● **Aim of the task**
Filter the listing below and copy each line that contains the word "wegen". Treat uppercase and lowercase letters as different.

Collected data:
**********
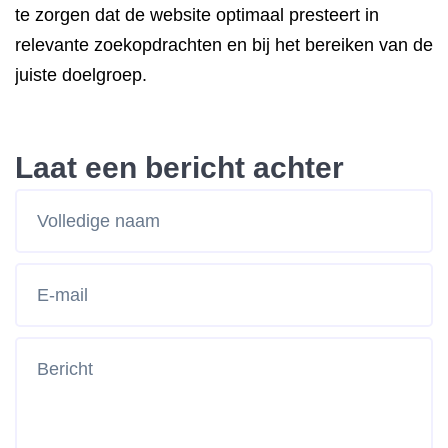
te zorgen dat de website optimaal presteert in
relevante zoekopdrachten en bij het bereiken van de
juiste doelgroep.
Laat een bericht achter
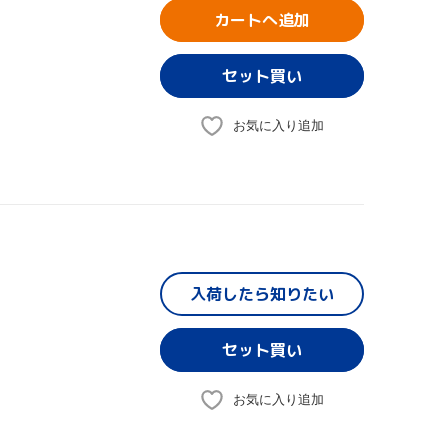
カートへ追加
お気に入り追加
入荷したら
知りたい
お気に入り追加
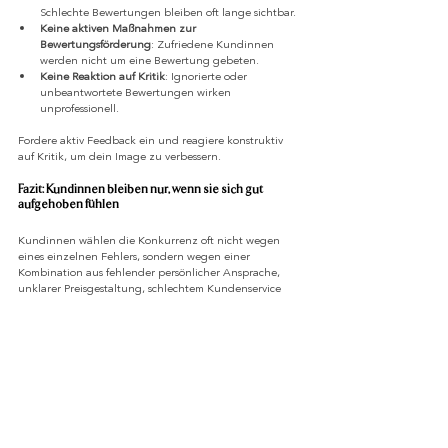
Schlechte Bewertungen bleiben oft lange sichtbar.
Keine aktiven Maßnahmen zur 
Bewertungsförderung
: Zufriedene Kundinnen 
werden nicht um eine Bewertung gebeten.
Keine Reaktion auf Kritik
: Ignorierte oder 
unbeantwortete Bewertungen wirken 
unprofessionell.
Fordere aktiv Feedback ein und reagiere konstruktiv 
auf Kritik, um dein Image zu verbessern.
Fazit: Kundinnen bleiben nur, wenn sie sich gut 
aufgehoben fühlen
Kundinnen wählen die Konkurrenz oft nicht wegen 
eines einzelnen Fehlers, sondern wegen einer 
Kombination aus fehlender persönlicher Ansprache, 
unklarer Preisgestaltung, schlechtem Kundenservice 
und mangelnder Sichtbarkeit. Mit gezielter Werbung 
für Kosmetikstudio und durchdachtem 
Kosmetikmarketing kannst du diese Schwächen 
ausgleichen.
Deine nächsten Schritte sollten sein:
Persönliche Beratung und Nachbetreuung 
verbessern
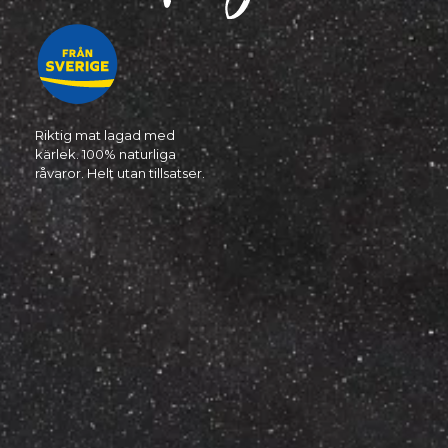
Riktig mat lagad med
kärlek. 100% naturliga
råvaror. Helt utan tillsatser.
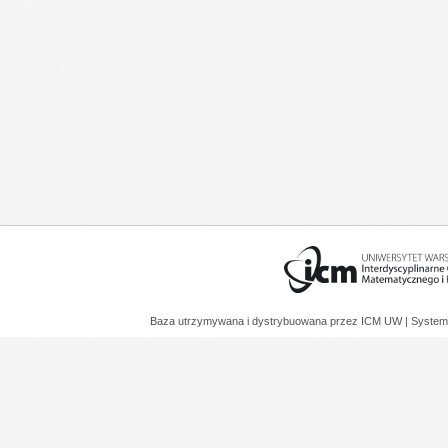
Baza utrzymywana i dystrybuowana przez
ICM UW
| System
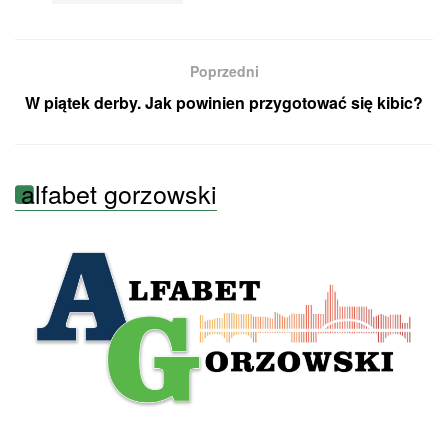
Poprzedni
W piątek derby. Jak powinien przygotować się kibic?
alfabet gorzowski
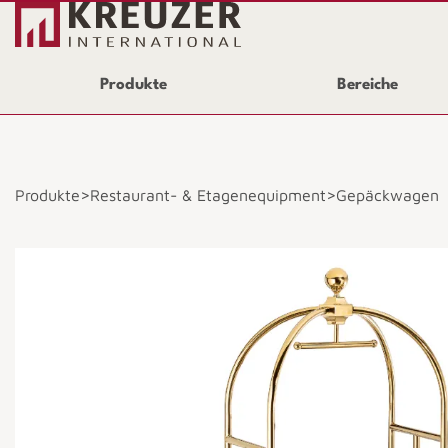
Produkte
Bereiche
>
>
Produkte
Restaurant- & Etagenequipment
Gepäckwagen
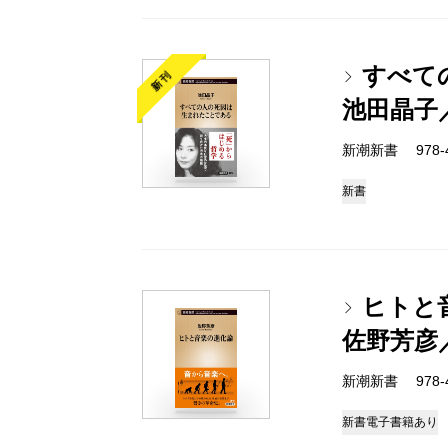
すべて
新刊
池田晶子
新潮新書 978-4-
新書
ヒトと
佐野芳彦
新潮新書 978-4-
新書
電子書籍あり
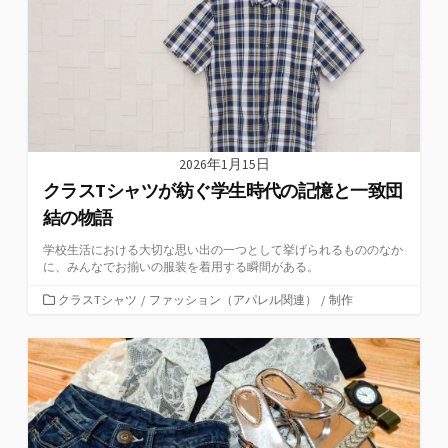
2026年1月15日
クラスTシャツが紡ぐ学生時代の記憶と一致団
結の物語
学校生活における大切な思い出の一つとして挙げられるもののなか
に、みんなでお揃いの服装を着用する瞬間がある。
カ
クラスTシャツ
/
ファッション（アパレル関連）
/
制作
テ
ゴ
リ
ー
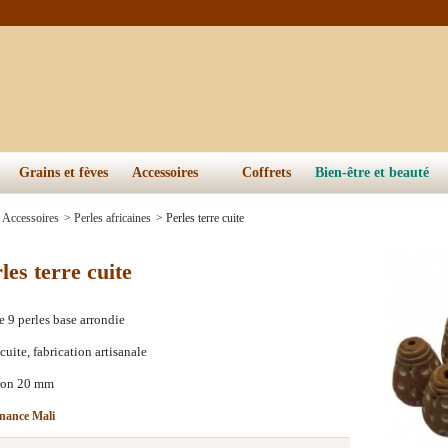
Grains et fèves
Accessoires
Coffrets
Bien-être et beauté
Accessoires
>
Perles africaines
>
Perles terre cuite
les terre cuite
e 9 perles base arrondie
 cuite, fabrication artisanale
ron 20 mm
nance Mali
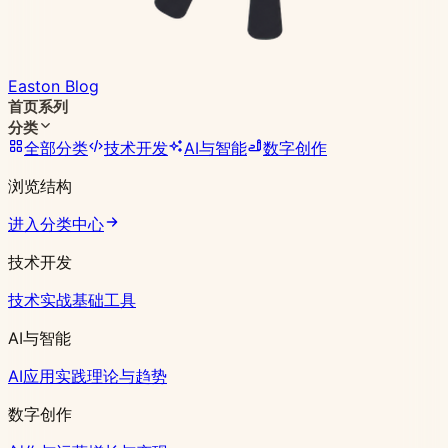
Easton Blog
首页
系列
分类
全部分类
技术开发
AI与智能
数字创作
浏览结构
进入分类中心
技术开发
技术实战
基础工具
AI与智能
AI应用实践
理论与趋势
数字创作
**********
● **Result of this exercise**
Kundinnen wählen die Konkurrenz oft nicht wegen 
eines einzelnen Fehlers, sondern wegen einer 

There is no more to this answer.